MEDIASINERGI.CO WAJO — Wakil Rektor II Universitas Muhammadiyah (Unismuh) Makassar, Dr. H. Andi Sukri Syamsuri, M. Hum didapuk sebagai narasumber pada webinar nasional Sumpah Pemuda yang diselenggarakan Himpunan Mahasiswa Pascasarjana Indonesia (HMPI) Wilayah Sulawesi Selatan (Sulsel).
Kegiatan yang mengusung tema “Refleksi dan Aktualisasi Nilai-nilai Sumpah Pemuda Kekinian” juga turut menghadirkan narasumber Kepala Bagian Hukum, Humas, Sistem Informasi Deputi Pengembangan Pemuda Kemenpora RI, Dr. H. Mustadin Tagala, Ketua Umum DPP HMPI, Dr. Andi Fajar Asti.
Andi Sukri Syamsuri dalam pemaparannya mengatakan Ir. Soekarno pernah mengatakan “Beri aku 1.000 orang tua, niscaya akan kucabut Semeru dari akarnya. Beri aku 10 pemuda, niscaya akan kuguncangkan dunia”.
“Maksud dari 10 bukanlah jumlah sepuluh pemuda melainkan penggambaran betapa dahsyat apa yang bisa dilakukan pemuda dalam melakukan perubahan,” ungkap Andi Sukri.
Menurut Andi Sukri pemuda adalah mereka yang memiliki keinginan kuat, semangat tinggi, cita-cita setinggi langit dan semangat yang terus berkobar, juga pemuda adalah mereka yang berjuang dengan semangat menggapai nilai-nilai luhur bangsa dan agamanya.
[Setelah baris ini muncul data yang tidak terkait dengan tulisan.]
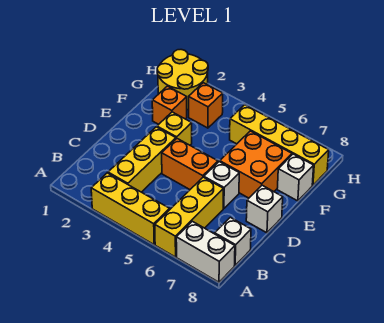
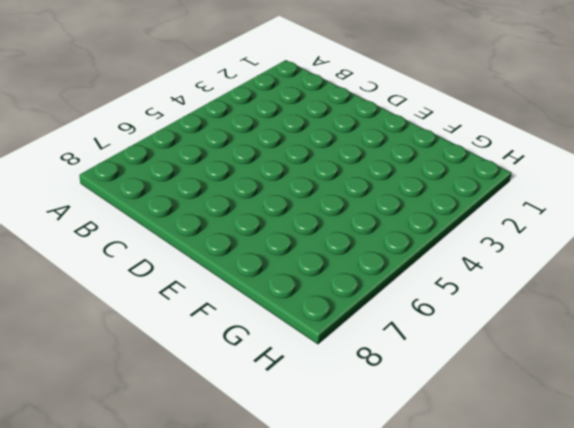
none -> yellow 1x3 brick [91,173,170,245]
none -> yellow 1x3 brick [155,177,224,257]
none -> white 1x2 brick [176,221,235,282]

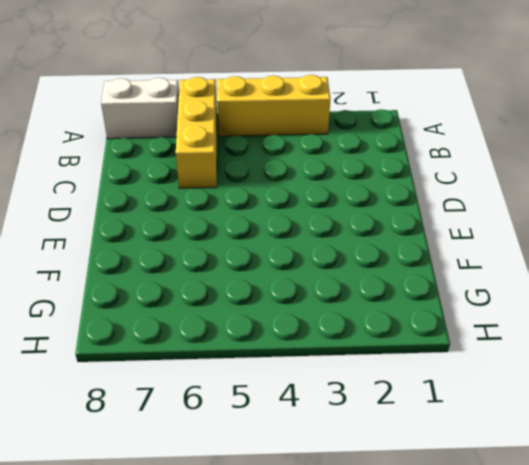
none -> yellow 1x3 brick [108,127,176,192]
none -> white 1x1 brick [215,217,251,265]
none -> orange 1x2 brick [162,139,218,189]

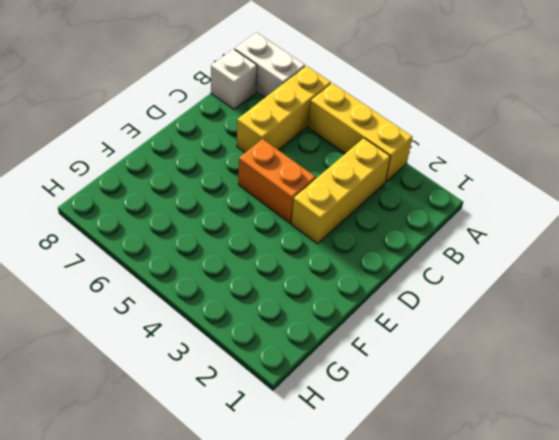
none -> white 1x1 brick [204,162,239,209]
none -> white 1x1 brick [246,185,283,233]
none -> yellow 1x1 brick [157,112,192,145]

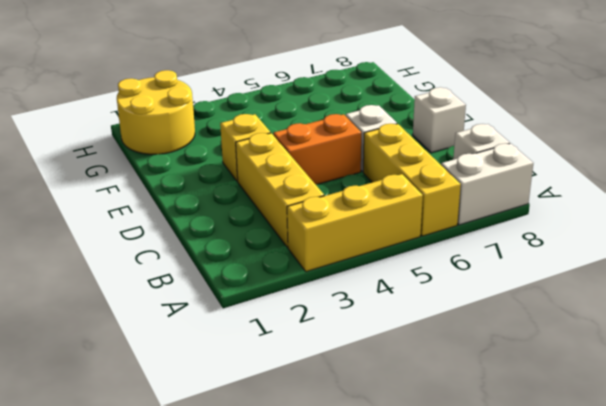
none -> orange 2x2 brick [220,131,292,198]
none -> orange 1x1 brick [152,86,187,124]
none -> white 1x1 brick [277,154,314,201]

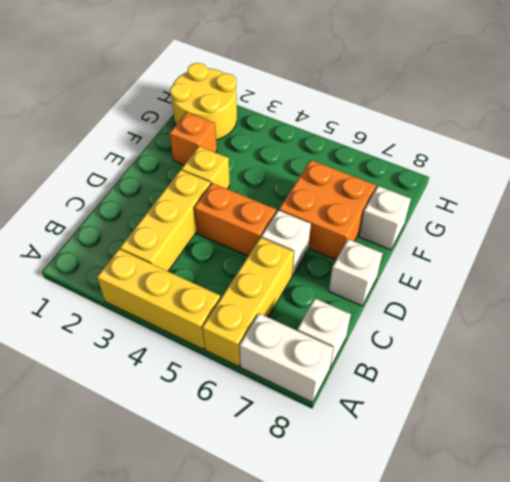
none -> orange 1x1 brick [189,83,223,128]
none -> yellow 1x4 brick [230,105,329,185]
Pemuda adalah mereka yang memiliki cita-cita yang bersungguh sungguh untuk mewujudkannya, dan pemuda adalah mereka yang terus melakukan perubahan, mulai dari diri, keluarga
masyarakat, bangsa, negara dan agama serta pemuda adalah generasi penerus, generasi pengganti dan generasi pembaharu pendahulu mereka.
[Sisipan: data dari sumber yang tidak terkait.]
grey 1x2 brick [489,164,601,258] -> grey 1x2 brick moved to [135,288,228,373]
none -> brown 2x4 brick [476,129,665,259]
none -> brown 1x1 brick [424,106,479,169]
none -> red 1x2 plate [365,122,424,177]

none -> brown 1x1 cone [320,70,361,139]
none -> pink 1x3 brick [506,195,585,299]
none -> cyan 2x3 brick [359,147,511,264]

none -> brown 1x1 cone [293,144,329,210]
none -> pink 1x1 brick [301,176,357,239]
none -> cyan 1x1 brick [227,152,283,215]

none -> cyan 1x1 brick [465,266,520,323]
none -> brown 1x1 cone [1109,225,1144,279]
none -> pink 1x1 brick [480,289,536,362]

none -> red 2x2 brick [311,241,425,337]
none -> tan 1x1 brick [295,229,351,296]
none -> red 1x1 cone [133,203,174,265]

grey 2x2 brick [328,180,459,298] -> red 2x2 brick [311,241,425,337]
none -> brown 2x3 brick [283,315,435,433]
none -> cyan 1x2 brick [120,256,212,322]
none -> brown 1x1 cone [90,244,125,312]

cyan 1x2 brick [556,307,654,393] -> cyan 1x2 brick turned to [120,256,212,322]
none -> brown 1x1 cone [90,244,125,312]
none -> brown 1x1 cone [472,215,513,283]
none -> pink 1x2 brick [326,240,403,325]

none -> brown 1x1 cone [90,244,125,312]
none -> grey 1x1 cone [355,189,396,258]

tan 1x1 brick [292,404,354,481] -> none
“Generasi pemuda akan yang menjadi tonggak perubahan suatu bangsa. Baik buruknya suatu bangsa dapat dilihat dari Generasi Penerusnya,” tegas Andi Sukri.
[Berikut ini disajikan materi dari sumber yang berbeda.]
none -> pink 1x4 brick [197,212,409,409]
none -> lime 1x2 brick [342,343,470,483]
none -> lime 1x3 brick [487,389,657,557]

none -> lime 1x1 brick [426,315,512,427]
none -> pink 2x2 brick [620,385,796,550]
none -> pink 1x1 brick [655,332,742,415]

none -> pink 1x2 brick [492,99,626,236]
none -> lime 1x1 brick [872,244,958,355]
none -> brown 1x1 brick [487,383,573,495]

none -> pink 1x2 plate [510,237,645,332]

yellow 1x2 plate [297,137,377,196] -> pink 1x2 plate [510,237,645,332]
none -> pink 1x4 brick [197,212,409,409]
Kata Andi Sukri, Sumpah Pemuda 28 Oktober 1928 menunjukkan bahwa Pemuda Indonesia memiliki, berbagai hal. Mulai dari potensi dimana pemuda menjadi bagian terpenting dari masyarakat yang memiliki potensi untuk melakukan perubahan karena pemuda memiliki keinginan kuat untuk belajar dan berubah menjadi lebih baik.